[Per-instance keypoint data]
======

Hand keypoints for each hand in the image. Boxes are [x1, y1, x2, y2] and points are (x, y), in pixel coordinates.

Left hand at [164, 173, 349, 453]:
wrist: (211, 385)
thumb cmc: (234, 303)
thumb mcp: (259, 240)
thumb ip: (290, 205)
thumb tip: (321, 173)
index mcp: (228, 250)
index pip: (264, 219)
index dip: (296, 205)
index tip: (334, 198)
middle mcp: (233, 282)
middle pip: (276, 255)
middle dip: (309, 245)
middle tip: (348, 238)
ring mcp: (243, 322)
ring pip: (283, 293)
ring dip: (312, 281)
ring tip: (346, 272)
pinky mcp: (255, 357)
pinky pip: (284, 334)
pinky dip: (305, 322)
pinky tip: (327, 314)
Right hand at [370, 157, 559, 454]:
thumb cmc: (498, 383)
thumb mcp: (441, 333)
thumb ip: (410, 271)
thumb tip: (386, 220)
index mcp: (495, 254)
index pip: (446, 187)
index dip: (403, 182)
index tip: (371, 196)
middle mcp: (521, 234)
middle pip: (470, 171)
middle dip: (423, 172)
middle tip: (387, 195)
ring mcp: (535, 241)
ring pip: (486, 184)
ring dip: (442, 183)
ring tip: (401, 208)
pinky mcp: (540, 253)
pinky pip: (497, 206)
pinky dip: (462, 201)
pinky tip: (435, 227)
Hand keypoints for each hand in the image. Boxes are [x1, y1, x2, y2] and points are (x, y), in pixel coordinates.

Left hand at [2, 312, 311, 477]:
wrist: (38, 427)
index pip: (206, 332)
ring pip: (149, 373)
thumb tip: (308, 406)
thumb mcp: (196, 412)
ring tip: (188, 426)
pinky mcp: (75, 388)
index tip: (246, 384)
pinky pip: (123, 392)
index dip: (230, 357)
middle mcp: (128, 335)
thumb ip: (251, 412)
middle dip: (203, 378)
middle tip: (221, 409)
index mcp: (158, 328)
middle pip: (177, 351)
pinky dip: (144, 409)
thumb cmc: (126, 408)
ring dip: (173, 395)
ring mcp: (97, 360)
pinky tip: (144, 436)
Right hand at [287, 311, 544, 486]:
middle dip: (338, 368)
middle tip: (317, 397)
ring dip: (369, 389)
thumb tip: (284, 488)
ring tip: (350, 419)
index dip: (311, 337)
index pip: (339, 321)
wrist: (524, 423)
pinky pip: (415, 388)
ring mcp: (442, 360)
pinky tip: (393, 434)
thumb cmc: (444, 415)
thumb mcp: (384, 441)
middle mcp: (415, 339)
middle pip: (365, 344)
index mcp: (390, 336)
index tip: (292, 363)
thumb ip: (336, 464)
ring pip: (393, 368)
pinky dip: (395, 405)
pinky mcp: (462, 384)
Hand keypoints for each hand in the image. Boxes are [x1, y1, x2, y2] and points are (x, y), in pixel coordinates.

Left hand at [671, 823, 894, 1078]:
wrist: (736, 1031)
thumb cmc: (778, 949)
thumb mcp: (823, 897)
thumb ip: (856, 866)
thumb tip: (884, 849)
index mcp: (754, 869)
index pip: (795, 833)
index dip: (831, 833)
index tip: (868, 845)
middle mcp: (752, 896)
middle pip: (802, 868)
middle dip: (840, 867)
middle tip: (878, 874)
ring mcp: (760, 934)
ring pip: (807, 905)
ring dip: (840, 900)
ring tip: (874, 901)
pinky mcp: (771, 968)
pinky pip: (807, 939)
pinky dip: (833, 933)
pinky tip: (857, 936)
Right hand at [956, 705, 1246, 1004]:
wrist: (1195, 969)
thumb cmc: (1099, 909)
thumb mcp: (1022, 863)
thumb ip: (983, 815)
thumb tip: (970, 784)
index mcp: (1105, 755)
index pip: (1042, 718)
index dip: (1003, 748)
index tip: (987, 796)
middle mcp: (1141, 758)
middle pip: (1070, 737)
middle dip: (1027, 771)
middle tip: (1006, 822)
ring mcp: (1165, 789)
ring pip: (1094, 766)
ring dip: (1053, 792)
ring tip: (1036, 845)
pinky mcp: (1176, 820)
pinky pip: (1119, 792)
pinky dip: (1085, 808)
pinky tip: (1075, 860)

======

▶ [TASK GOAL]
Give back the opening line of the records above and every line after it, up to and including the one with "thumb mcp: (441, 333)", unchanged.

▶ [SOLUTION]
Hand keypoints for each hand in the image. Boxes are [x1, y1, x2, y2] and points are (x, y), in pixel coordinates.

Left hand at [164, 173, 349, 453]:
wrist: (211, 385)
thumb cmc: (234, 303)
thumb mcp: (259, 240)
thumb ip: (290, 205)
thumb tip: (321, 173)
index mcp: (228, 250)
index pip: (264, 219)
index dip: (296, 205)
index tip: (334, 198)
middle mcp: (233, 282)
middle pip: (276, 255)
middle dip: (309, 245)
middle tip: (348, 238)
ring mcp: (243, 322)
ring pip: (283, 293)
ring dip: (312, 281)
ring tip: (346, 272)
pinky mcp: (255, 357)
pinky pip: (284, 334)
pinky dip: (305, 322)
pinky tip: (327, 314)
Right hand at [370, 157, 559, 454]:
thumb cmc: (498, 383)
thumb mcp: (441, 333)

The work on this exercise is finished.